**Problem**
Between "Performing Services for" and "under this scenario.", inclusive, in the text on services for registered charities, change "HST" to "GST" and give that section again.

Performing Services for a Registered Charity
When a business performs services (such as working pro bono) for a registered charity or NPO, it must issue an invoice and charge HST as for its other customers. We’ve seen many arrangements whereby registered charities will engage a firm for services with the expectation that the firm will donate back the value of the contract/invoice. In this case, the company’s revenue and expense for the donation is offset, and the company will ultimately realize a net expense equivalent to the cost of its employees’ time. There is no other deduction available to the company under this scenario.

The use of these different forms of giving will continue to grow as government funding for programs decreases and social responsibility becomes a more important factor for many businesses. Whether implementing a not-for-profit structure as part of a for-profit business, setting up a donor-advised fund, or donating services to registered charities, many opportunities exist for practicing corporate social responsibility. The result: helping specific causes championed by business owners, while at the same time creating win-win propositions for both for-profit and not-for-profit organizations.

**Material provided**
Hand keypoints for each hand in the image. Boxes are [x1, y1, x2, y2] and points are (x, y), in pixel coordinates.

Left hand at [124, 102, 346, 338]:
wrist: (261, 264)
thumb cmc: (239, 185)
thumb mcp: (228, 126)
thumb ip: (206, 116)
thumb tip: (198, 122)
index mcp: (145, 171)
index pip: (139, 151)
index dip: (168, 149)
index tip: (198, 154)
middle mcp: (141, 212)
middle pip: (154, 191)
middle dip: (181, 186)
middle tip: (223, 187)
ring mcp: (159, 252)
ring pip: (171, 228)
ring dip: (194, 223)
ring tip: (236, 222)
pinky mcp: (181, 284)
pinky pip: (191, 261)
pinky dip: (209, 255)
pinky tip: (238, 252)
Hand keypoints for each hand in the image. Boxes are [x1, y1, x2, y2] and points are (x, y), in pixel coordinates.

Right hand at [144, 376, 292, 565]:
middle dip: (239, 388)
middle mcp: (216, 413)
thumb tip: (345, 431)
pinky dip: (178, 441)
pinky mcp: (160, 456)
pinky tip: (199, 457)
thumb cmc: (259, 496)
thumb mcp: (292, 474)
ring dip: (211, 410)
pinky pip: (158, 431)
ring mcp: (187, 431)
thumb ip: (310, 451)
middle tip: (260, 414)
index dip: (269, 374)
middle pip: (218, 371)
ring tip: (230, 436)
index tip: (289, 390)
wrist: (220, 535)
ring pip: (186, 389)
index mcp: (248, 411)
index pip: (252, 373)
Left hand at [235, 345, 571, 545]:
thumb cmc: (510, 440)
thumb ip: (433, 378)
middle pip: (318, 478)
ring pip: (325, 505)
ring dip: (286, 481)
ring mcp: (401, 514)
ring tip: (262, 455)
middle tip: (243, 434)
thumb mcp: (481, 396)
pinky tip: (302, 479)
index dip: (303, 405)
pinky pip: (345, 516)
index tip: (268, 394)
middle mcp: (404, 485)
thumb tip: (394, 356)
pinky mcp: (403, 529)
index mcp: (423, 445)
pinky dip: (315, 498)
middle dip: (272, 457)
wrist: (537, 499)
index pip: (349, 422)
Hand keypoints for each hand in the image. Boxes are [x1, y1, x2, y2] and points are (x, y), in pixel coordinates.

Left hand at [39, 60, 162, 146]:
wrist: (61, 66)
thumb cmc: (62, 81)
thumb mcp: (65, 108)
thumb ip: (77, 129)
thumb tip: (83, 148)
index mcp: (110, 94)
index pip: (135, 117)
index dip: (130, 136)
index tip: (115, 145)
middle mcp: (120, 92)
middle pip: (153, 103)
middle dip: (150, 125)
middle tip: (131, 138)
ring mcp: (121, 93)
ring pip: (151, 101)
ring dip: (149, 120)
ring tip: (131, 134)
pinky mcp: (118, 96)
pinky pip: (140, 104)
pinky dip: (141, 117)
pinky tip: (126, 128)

**Output**
Performing Services for a Registered Charity
When a business performs services (such as working pro bono) for a registered charity or NPO, it must issue an invoice and charge GST as for its other customers. We’ve seen many arrangements whereby registered charities will engage a firm for services with the expectation that the firm will donate back the value of the contract/invoice. In this case, the company’s revenue and expense for the donation is offset, and the company will ultimately realize a net expense equivalent to the cost of its employees’ time. There is no other deduction available to the company under this scenario.